Defining a Scalable IPv6 Multicast Protocol for Blockchain Transaction Broadcast and Update Delivery

Ty Everett (ty@projectbabbage.com)

Abstract

This document builds upon the insights of BRC-80 and proposes a scalable, efficient IPv6 multicast protocol specifically designed for the broadcast of blockchain transactions and the delivery of transaction status updates, such as merkle proofs and double-spend attempt notifications. Recognizing the limitations of existing IPv6 multicast protocols, including Multicast Listener Discovery (MLD), this protocol addresses the needs for massive scalability, efficient data delivery, and economic sustainability required by modern blockchain networks. This protocol employs a layered approach using MLDv2 at the edges, multicast Border Gateway Protocol (mBGP) at the core, and introduces an intermediate aggregation/summarization layer to ensure global scalability and efficiency.

This document is intended for network engineers and architects familiar with IPv6 and multicast technologies but may not have extensive knowledge of blockchain technology. The technical details provided aim to bridge the knowledge gap and foster understanding of the specific network demands and solutions in blockchain operations.

1. Introduction

With the increasing volume of transactions in blockchain networks and the need for rapid propagation, traditional methods of transaction broadcast and update delivery are becoming inadequate.

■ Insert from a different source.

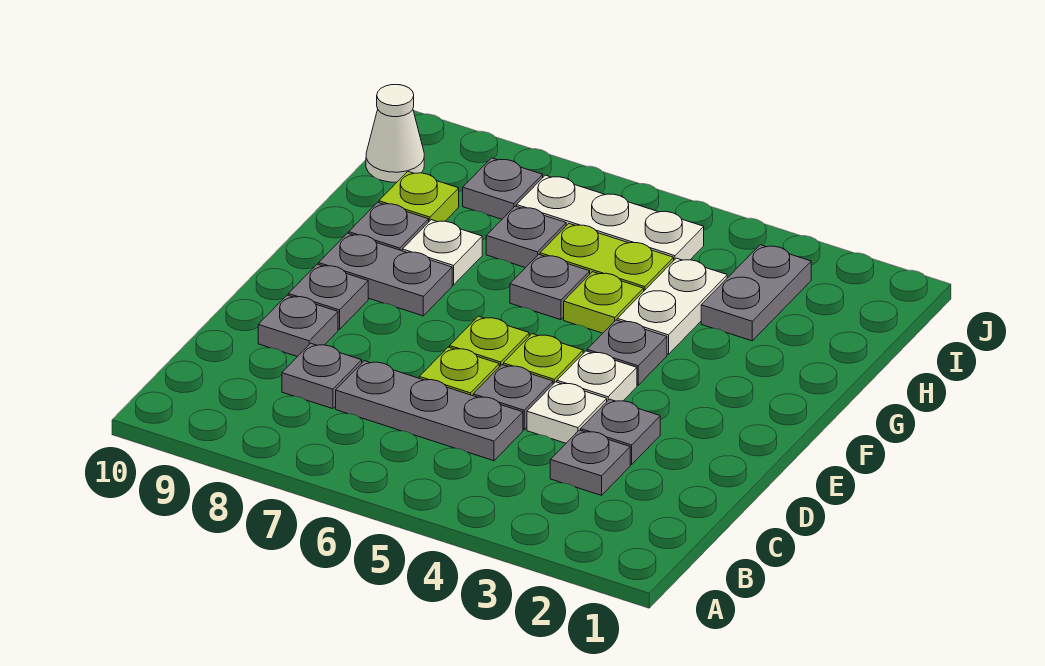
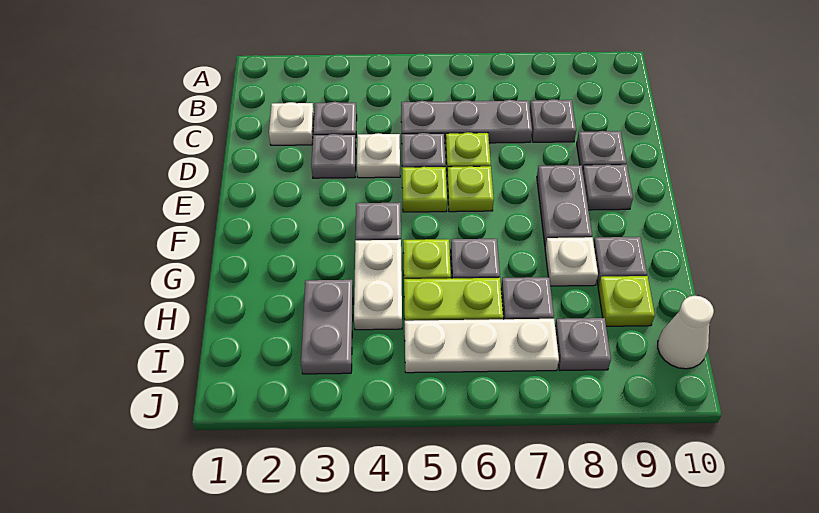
white 1x1 plate [557,351,637,401] -> white 1x1 plate moved to [269,102,314,145]
grey 1x2 plate [319,233,452,316] -> grey 1x2 plate turned to [537,165,592,247]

MLD, as noted in BRC-80, provides mechanisms for IPv6 hosts to report interest in multicast groups, but does not scale to the needs of global blockchain operations, which involve potentially trillions of multicast groups.

2. Multicast Protocol Components

2.1 MLDv2 at the Edges

MLDv2 allows IPv6 nodes to report not only their interest in specific multicast groups but also to specify interest in blocks of addresses. This capability is crucial for managing the high volume of multicast groups involved in blockchain networks.

• Local Router Management: Routers at the network edge use MLDv2 to manage local subscriptions efficiently, dynamically handling group memberships as user interests change.

2.2 mBGP at the Core

mBGP manages the exchange of multicast routing information between autonomous systems, crucial for the global delivery of multicast traffic.

• Global Traffic Routing: mBGP ensures that multicast traffic is routed efficiently across different ISPs and backbone networks, based on aggregated routing information that represents the interests of multiple local networks.

2.3 Aggregation/Summarization Layer

An intermediate layer that aggregates multicast interests into larger, more manageable groups significantly reduces the complexity and volume of routing information needed at the global level.

• Regional Aggregation: Dedicated multicast routers or servers summarize the multicast group information from multiple local networks, reducing the granularity of information propagated globally.

3. Protocol Operation

3.1 Subscription and Broadcasting

Nodes subscribe to multicast groups relevant to their interests via MLDv2, which informs local routers of these interests. When transactions are broadcast or updates are sent, they are addressed to specific multicast groups based on transaction attributes such as version numbers and portions of transaction IDs.

3.2 Routing and Delivery

• Local Handling: Local routers manage multicast traffic within their networks based on MLDv2 reports.

• Global Distribution: mBGP is used by ISPs to route traffic globally based on summarized interests from the aggregation layer.

• Efficiency and Scalability: The aggregation/summarization layer updates mBGP information periodically, balancing the need for real-time accuracy with global routing efficiency.

4. Economic Incentives and Security

To ensure the economic sustainability of this multicast architecture, a mechanism for out-of-band payments must be implemented alongside these lower-level routing protocols, allowing nodes to compensate network providers for the data they consume. This payment mechanism should be designed to prevent DoS attacks by making it costly to spam the network with unnecessary subscriptions. MLDv2 subscriptions or mBGP advertisements made without respect to an associated payment must be ignored and dropped.

• Payment Integration: Implement a secure, blockchain-based payment system for subscription services to ensure that providers of network resources are compensated for their services. This is an area of future work.

5. Implementation Considerations

• Security Measures: Implement robust security measures to authenticate and authorize multicast subscriptions to prevent unauthorized and costly subscriptions that have not been paid for.

• Monitoring and Management: Deploy real-time monitoring tools to manage multicast traffic flows and performance across all layers of the network.

6. Future Directions and Research

Further research is needed to refine the aggregation algorithms and to enhance the scalability of the mBGP routing updates. Additionally, exploring the integration of an out-of-band payment mechanism for these multicast communications at scale will be crucial.

7. Conclusion

The proposed protocol provides a comprehensive solution for the scalable and efficient distribution of blockchain transaction data across global networks using IPv6 multicast. By leveraging MLDv2 at the edges for dynamic subscription management, mBGP at the core for robust global routing, and an aggregation/summarization layer in between, this protocol addresses the unique challenges posed by the high data volumes and rapid dynamics of modern blockchain networks.

This document serves as a foundational step towards implementing a robust multicast protocol tailored for blockchain applications, ensuring efficient data dissemination and economic viability.